### WHAT IS NEEDED
Extend the article on music data science companies below, picking up right after its last sentence.

One of the up and coming music data science companies is Senzari, which launched its MusicGraph in late 2013. MusicGraph uses a combination of graph database technologies and machine learning algorithms to give customers new ways to explore music and artists. Senzari says its MusicGraph has about 1 billion data points from 20 million songs and millions of individual artists across all musical genres. But this dataset goes beyond the typical music metadata and includes proprietary data generated via feature extraction from the music itself, such as tempo, chord progression, and key. There’s even lyrical data, such as “bag-of-words” and concept extractions derived from lyrics.
MusicGraph is the engine behind Senazari’s music streaming and recommendation service, called Wahwah. Today, Senzari unveiled MusicGraph.ai, a new offering designed to help record labels and other music supply-siders build their own sophisticated streaming and recommendation systems. Access to the MusicGraph.ai API starts at about $499. With a few hundred more spent on Amazon Web Services (AWS) storage, an online music company could be up and running quickly.
Buoyed by big data analytics and cheap online storage, the online streaming and recommendation business is booming. One of the established leaders in this relatively new field is The Echo Nest, a “music intelligence” company that provides the backend analytic engine that powers popular streaming channels and sites like iHeartradio, MOG, Rdio, SiriusXM, and Spotify, which acquired The Echo Nest in March.
The Echo Nest was founded by two MIT Ph.Ds., Tristan Jehan and Brian Whitman, and was backed by the MIT Media Lab before being bought by Spotify, a large Hadoop user that’s a big data success story in its own right. The Echo Nest boasts a music database with more than 1.1 trillion data points about 35 million songs and 2.8 million artists. In addition to powering more than 400 music streaming services, The Echo Nest slices and dices its huge musical database to let users discover interesting bits of information about music.
For example, one of the pieces of data The Echo Nest provides for each song is its “Discovery score,” which attempts to identify songs from relatively unknown artists that are becoming more popular. In March, the company’s chief data alchemist analyzed the top 10,000 songs on the Discovery list, and found a disproportionate number of the most up-and-coming songs are from artists hailing from island countries and from Scandinavia, with Iceland at the top of the list. Apparently, being hold up indoors during cold winters is conducive to making good music, the company theorized.

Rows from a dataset
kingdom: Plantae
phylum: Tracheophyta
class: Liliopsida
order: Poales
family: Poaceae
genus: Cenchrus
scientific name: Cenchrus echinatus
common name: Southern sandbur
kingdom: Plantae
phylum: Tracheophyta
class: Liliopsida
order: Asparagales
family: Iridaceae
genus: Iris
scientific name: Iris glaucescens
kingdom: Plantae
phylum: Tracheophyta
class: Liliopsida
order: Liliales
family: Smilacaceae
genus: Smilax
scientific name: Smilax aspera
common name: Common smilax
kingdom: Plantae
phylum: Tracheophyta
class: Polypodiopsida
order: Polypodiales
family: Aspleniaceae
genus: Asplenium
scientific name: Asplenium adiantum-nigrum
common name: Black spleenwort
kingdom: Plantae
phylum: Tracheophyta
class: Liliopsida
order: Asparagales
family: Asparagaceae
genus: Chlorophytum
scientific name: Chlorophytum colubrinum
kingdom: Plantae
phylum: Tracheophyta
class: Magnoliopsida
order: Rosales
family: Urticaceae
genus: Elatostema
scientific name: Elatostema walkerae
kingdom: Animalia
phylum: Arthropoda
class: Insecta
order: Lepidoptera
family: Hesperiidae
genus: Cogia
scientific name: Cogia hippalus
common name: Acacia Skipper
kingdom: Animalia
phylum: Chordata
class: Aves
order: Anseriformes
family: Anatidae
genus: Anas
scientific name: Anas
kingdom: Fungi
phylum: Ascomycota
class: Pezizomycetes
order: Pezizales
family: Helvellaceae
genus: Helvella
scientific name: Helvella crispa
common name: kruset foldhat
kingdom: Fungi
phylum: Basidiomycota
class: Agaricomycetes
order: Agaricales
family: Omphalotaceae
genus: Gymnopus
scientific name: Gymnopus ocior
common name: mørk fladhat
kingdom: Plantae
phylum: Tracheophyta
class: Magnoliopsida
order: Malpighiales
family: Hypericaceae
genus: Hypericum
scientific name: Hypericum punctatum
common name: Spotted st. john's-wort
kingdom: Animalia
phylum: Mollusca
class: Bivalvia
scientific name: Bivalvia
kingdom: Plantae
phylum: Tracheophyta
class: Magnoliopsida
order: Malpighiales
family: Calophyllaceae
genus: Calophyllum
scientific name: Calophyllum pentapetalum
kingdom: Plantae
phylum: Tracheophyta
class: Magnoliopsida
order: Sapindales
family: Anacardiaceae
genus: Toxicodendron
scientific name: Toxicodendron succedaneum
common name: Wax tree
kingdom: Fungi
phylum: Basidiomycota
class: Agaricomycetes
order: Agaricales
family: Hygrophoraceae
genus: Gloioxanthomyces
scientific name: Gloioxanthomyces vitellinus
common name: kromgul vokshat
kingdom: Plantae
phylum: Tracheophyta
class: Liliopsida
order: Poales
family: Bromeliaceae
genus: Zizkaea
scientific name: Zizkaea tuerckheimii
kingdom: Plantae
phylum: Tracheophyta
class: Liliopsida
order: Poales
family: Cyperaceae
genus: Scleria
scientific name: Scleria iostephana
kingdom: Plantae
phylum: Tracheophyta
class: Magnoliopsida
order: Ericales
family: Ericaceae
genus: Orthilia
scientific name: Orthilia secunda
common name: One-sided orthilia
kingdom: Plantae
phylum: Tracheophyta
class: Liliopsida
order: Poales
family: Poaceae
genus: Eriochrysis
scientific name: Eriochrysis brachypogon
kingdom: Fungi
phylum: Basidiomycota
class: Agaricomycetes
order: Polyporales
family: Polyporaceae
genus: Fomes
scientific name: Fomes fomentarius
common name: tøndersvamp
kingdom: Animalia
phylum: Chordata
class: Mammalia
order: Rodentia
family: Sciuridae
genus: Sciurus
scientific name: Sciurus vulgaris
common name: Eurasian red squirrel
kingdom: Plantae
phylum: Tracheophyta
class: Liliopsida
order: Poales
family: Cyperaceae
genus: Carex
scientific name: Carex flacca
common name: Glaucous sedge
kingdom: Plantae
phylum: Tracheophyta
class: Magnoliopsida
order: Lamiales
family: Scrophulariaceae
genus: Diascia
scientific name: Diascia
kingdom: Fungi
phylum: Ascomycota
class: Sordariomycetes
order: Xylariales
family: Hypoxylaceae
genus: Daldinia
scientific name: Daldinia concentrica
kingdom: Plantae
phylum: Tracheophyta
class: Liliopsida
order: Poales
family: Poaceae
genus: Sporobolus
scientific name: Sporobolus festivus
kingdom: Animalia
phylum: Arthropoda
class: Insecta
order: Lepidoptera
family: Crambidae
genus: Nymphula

### TASK RESULT
While firms like The Echo Nest, Senzari, and Gracenote (another data science engineering company) are focused on using music data science to create new business models based on personalized recommendations, music data science projects exist in the open source world too. Take, for example, the Million Song Dataset, a freely available collection of metadata and audio features based on (you guessed it), one million songs.
The Million Song Dataset started in 2011 as a collaborative project between The Echo Nest and LabROSA, and was supported in part by the National Science Foundation, which started the Listening Machine Project in 2003. The goal of the Million Song Dataset is to provide a reference dataset for evaluating research and enabling data scientists to come up with better, more scalable algorithms for the creation of Music Information Retrieval (MIS).
Computers lack the creativity necessary to create good music, buy they are great at breaking down the phonic variables in the music itself, extracting human sentiment (via the Web) based on the songs we hear, and recommending similar music. While people’s taste in music is always changing, the world of music data science is evolving rapidly at the moment, and that’s good news for those who enjoy exploring new music and artists.